**Instructions to follow:**
Write out every line of text from the entries below word for word, leaving the pictures out.

**Records for this exercise:**
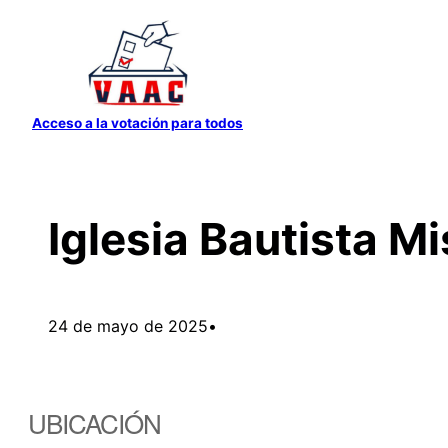
Saltar
al
contenido
Acceso a la votación para todos
Iglesia Bautista M
24 de mayo de 2025
•
UBICACIÓN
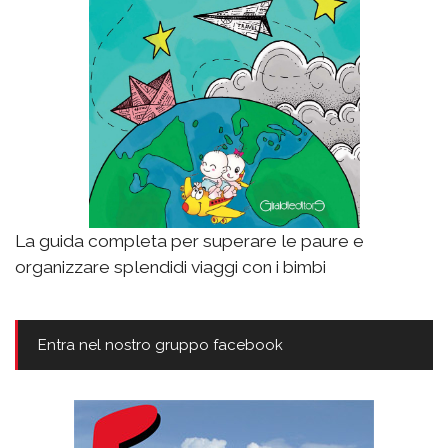
La guida completa per superare le paure e
organizzare splendidi viaggi con i bimbi
Entra nel nostro gruppo facebook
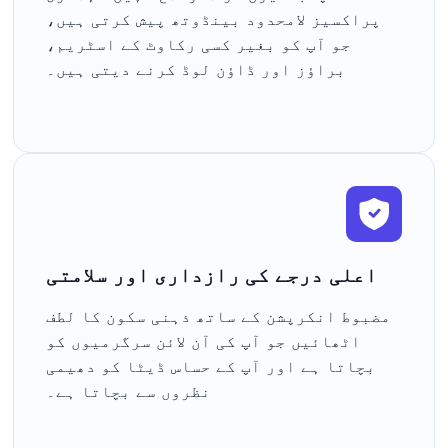
پراکسیز لامحدود بینڈوتھ پیش کرتی ہیں،
جو آپ کو بغیر کسی رکاوٹ کے اسٹریم،
براؤز اور ڈاؤن لوڈ کرنے دیتی ہیں۔
اعلی درجے کی رازداری اور سلامتی
مضبوط انکرپشن کے ساتھ ذہنی سکون کا لطف
اٹھائیں جو آپ کی آن لائن سرگرمیوں کو
بچاتا ہے اور آپ کے حساس ڈیٹا کو دھیمی
نظروں سے بچاتا ہے۔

**Response:**
Saltar
al
contenido
Acceso a la votación para todos
Iglesia Bautista M
24 de mayo de 2025
•
UBICACIÓN
La guida completa per superare le paure e
organizzare splendidi viaggi con i bimbi
Entra nel nostro gruppo facebook
پراکسیز لامحدود بینڈوتھ پیش کرتی ہیں،
جو آپ کو بغیر کسی رکاوٹ کے اسٹریم،
براؤز اور ڈاؤن لوڈ کرنے دیتی ہیں۔
اعلی درجے کی رازداری اور سلامتی
مضبوط انکرپشن کے ساتھ ذہنی سکون کا لطف
اٹھائیں جو آپ کی آن لائن سرگرمیوں کو
بچاتا ہے اور آپ کے حساس ڈیٹا کو دھیمی
نظروں سے بچاتا ہے۔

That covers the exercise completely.